Reputation: 2876
I'm facing this issue where I don't really know how to handle duplicate rows when joining two tables.
I have two tables I'd like to join
Value_x table :
ID Campaign Value_x
foo fb 1
foo twitter 3
bar fb 2
foobar ads 2
foo organic 3
Value_y table:
ID Campaign Value_y
foo organic 42
foobar organic 17
foo ads 12
foo twitter 23
bar twitter 35
Because of the Campaign column, ID are not unique in each table and for example, left join table output looks like this:
ID t1.Campaign t2.Campaign Value_x Value_y
foo fb organic 1 42
foo fb ads 1 12
Ideally I'd like to have the following output
ID t1.Campaign t2.Campaign Value_x Value_y
foo fb null 1 null
foo twitter twitter 3 23
foo organic organic 3 42
foo null ads null 12
How would you handle a situation like this? I read something about foreign keys
... I'm not familiar with this concept how can it help in this context?
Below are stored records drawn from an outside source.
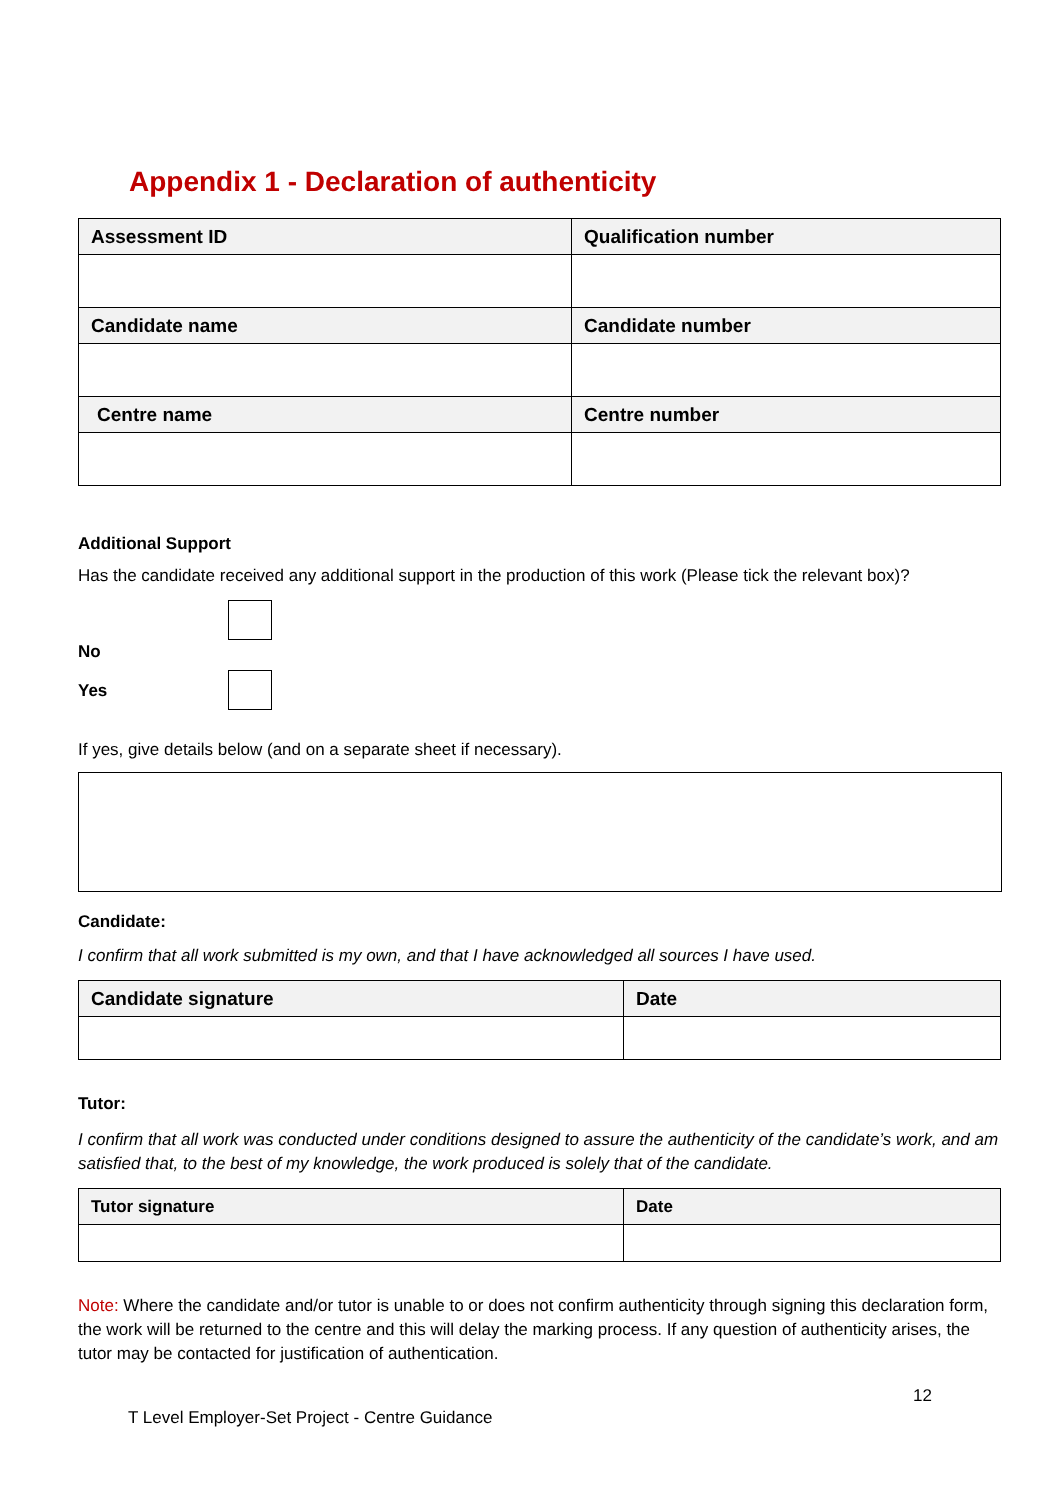Appendix 1 - Declaration of authenticity
| Assessment ID | Qualification number |
| --- | --- |
| Candidate name | Candidate number |
| Centre name | Centre number |
Additional Support
Has the candidate received any additional support in the production of this work (Please tick the relevant box)?
No
Yes
If yes, give details below (and on a separate sheet if necessary).
Candidate:
I confirm that all work submitted is my own, and that I have acknowledged all sources I have used.
| Candidate signature | Date |
| --- | --- |
Tutor:
I confirm that all work was conducted under conditions designed to assure the authenticity of the candidate’s work, and am satisfied that, to the best of my knowledge, the work produced is solely that of the candidate.
| Tutor signature | Date |
| --- | --- |
Note: Where the candidate and/or tutor is unable to or does not confirm authenticity through signing this declaration form, the work will be returned to the centre and this will delay the marking process. If any question of authenticity arises, the tutor may be contacted for justification of authentication.
12
T Level Employer-Set Project - Centre Guidance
Or is there a way to perform a join at the campaign level?
Upvotes: 0
Views: 942
Reputation: 173046
Below is for BigQuery Standard SQL
#standardSQL
SELECT ID,
x.Campaign AS Campaign_x,
y.Campaign AS Campaign_y,
Value_x,
Value_y
FROM `project.dataset.tableX` x
FULL OUTER JOIN `project.dataset.tableY` y
USING(ID, Campaign)
You can test, play with above using sample data from your questions as in below example
#standardSQL
WITH `project.dataset.tableX` AS (
SELECT 'foo' ID, 'fb' Campaign, 1 Value_x UNION ALL
SELECT 'foo', 'twitter', 3 UNION ALL
SELECT 'bar', 'fb', 2 UNION ALL
SELECT 'foobar', 'ads', 2 UNION ALL
SELECT 'foo', 'organic', 3
), `project.dataset.tableY` AS (
SELECT 'foo' ID, 'organic' Campaign, 42 Value_y UNION ALL
SELECT 'foobar', 'organic', 17 UNION ALL
SELECT 'foo', 'ads', 12 UNION ALL
SELECT 'foo', 'twitter', 23 UNION ALL
SELECT 'bar', 'twitter', 35
)
SELECT ID,
x.Campaign AS Campaign_x,
y.Campaign AS Campaign_y,
Value_x,
Value_y
FROM `project.dataset.tableX` x
FULL OUTER JOIN `project.dataset.tableY` y
USING(ID, Campaign)
-- ORDER BY ID
with result
Row ID Campaign_x Campaign_y Value_x Value_y
1 bar fb null 2 null
2 bar null twitter null 35
3 foo fb null 1 null
4 foo twitter twitter 3 23
5 foo organic organic 3 42
6 foo null ads null 12
7 foobar ads null 2 null
8 foobar null organic null 17
Upvotes: 2
Reputation: 11205
Looks like you want a full outer join
, using campaign as a condition:
select coalesce(t1.id, t2.id) as id,
t1.campaign as t1_campaign,
t2.campaign as t2_campaign,
Value_x,
Value_y
from t1
full outer join t2
on t1.id = t2.id
and t1.campaign = t2.campaign
Upvotes: 2